Family's Selling Complete Beanie Baby Set
Oh boy, another Beanie Baby tale. But this one is the Beanie Babiest.
Jack and Cindy Boggs of Richardson, Texas, have a rare complete collection of the stuffed toys, and it's for sale. They're all there, tags intact - 207 of them, and counting.
You'd think a collection this big would be hot, hot, hot. But try though they may for the past year, the Boggses haven't been able to unload their Beanie cache.
When the asking price is $125,000, the tough part is finding a buyer, says Andi Lucas, associate editor of Beans!, a Beanie 'zine based in Richmond, Va.
"It might be a celebrity or somebody who has a lot of money but not a lot of time," she says.
And when it comes to the average Beanie Baby collector, that doesn't leave many people.
The only potential buyers Lucas names are '80s pop singer Christopher Cross and actor Michael J. Fox, both of whom have been quoted as expressing interest in a complete collection.
Only a handful of collections match the Richardson couple's, says Lucas. "Really, I doubt that there's even that many out there - maybe a dozen - and we've never heard of them," she says.
The Boggses have been collecting only since September 1997, when one of their four children received a gift of Sparky, a Dalmatian.
By the end of the year, they had put together the entire collection. Most came from retail stores; they filled in the gaps by working the Internet.
Their most valuable Beanie is Peanut, a royal blue elephant, worth about $5,000.

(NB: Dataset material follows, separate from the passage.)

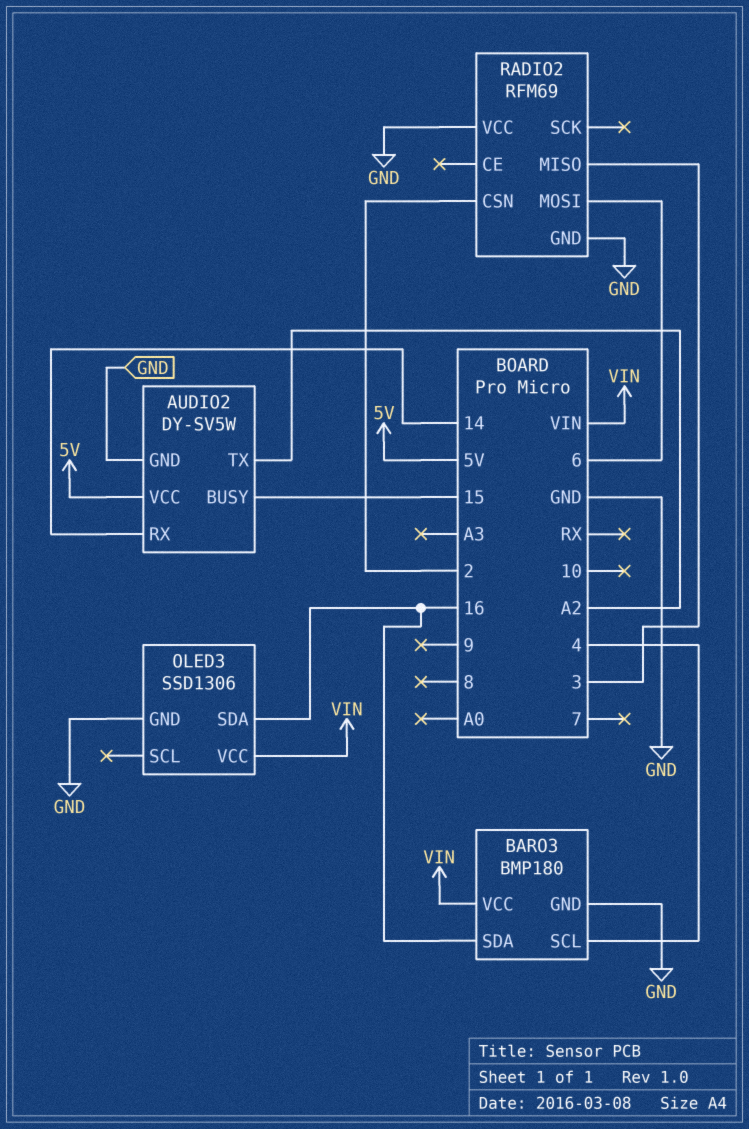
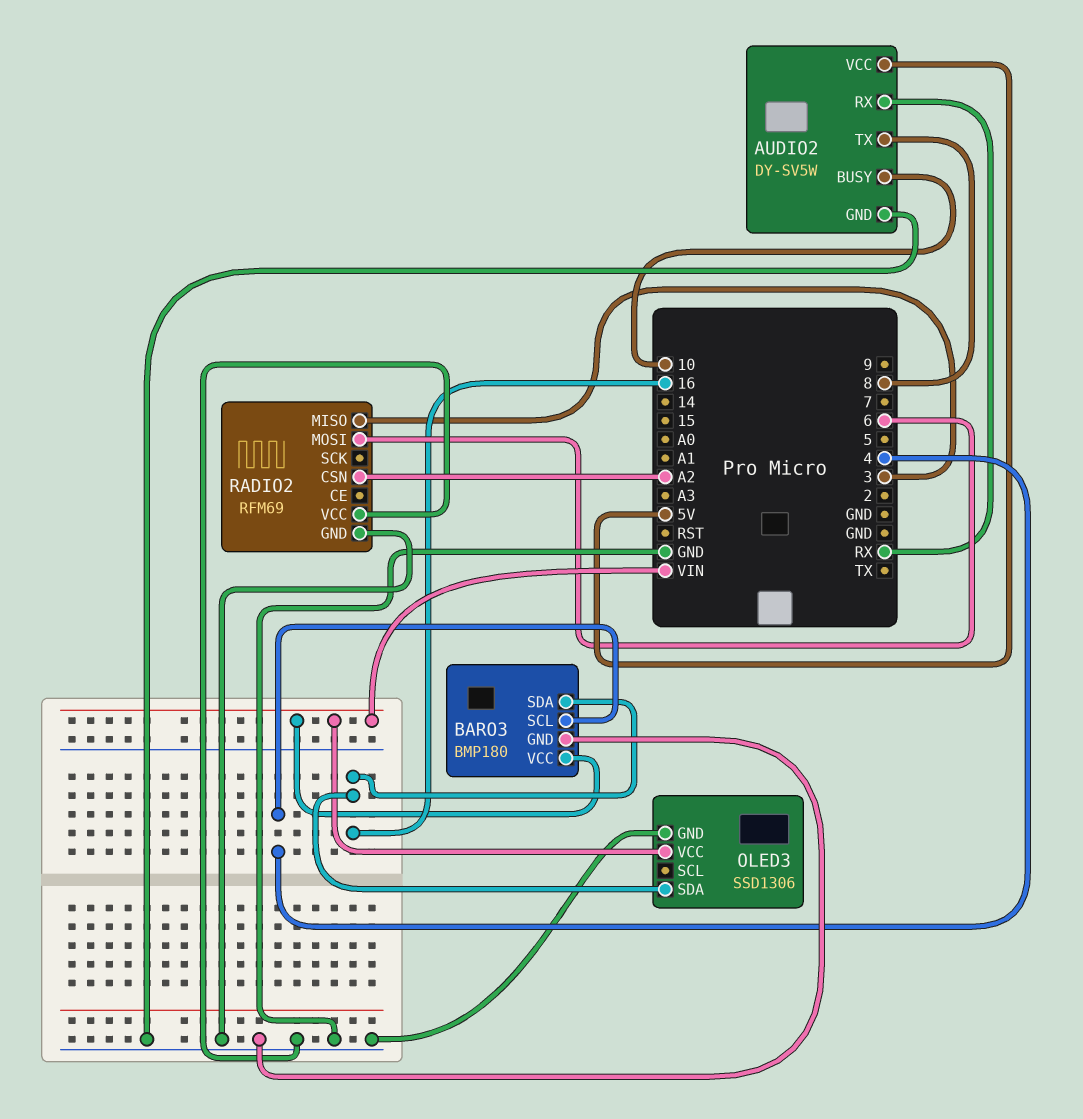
AUDIO2 pin BUSY: 15 -> 10
AUDIO2 pin RX: 14 -> RX
AUDIO2 pin TX: A2 -> 8
RADIO2 pin CSN: 2 -> A2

"It's the cornerstone of a collection," says Boggs. "It got to be the one that people said, `Here's a limited one.' It became the one that the media and magazines took notice of. Everyone else had a Peanut in light blue. If you had royal blue, it became more valuable."

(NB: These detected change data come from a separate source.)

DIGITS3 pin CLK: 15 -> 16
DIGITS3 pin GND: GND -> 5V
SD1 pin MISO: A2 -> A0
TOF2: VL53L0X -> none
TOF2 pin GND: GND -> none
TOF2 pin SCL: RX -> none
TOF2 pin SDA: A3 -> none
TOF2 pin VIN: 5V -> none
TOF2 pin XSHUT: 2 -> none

The Boggses have been unselfish with their Beanies.
For the holidays, they have lent it to the Dallas Museum of Natural History, which has put it in a temporary exhibit.

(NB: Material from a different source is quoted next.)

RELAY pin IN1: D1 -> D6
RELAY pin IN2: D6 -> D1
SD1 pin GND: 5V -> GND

It's the family's goal to sell it to a charitable organization, which could then use it for fund-raising. To hear Boggs talk, it is almost enough to make you reach for your wallet.
"One of the joys of having the collection is when you watch people look at it," she says. "We're very much ordinary people. We would never have a painting or a piece of art to donate to a museum. Our families have never been in that world. And so, to have something that people go `Oooh' - like owning a Monet - you understand why we do it."
Lucas of Beans! is especially impressed with the collection's two "employee" bears, given only to Ty employees.
"There were only 300 made of each," she says. "This is what makes their collection so rare. When you think about it that way, it's very rare. There are only 300 possible collections like what they have."
But the world of collectibles is a cruel, unpredictable place. Some experts have deemed Beanie Babies a weak investment.
"The prices have dropped," Lucas acknowledges. "But I wouldn't say it's been anything drastic. For example, some teddies are still valued in the thousands of dollars. They're still worth money - but there's more collectors and they're not willing to pay as high a price."
To sell, the Boggs may have to swallow a bitter pill: dismantlement.
"Realistically, it's something they don't want to do, but they might have to break up the set if they want to get rid of it," Lucas says. "To interest the average collector, they might have to - and that would take away all the glory of it."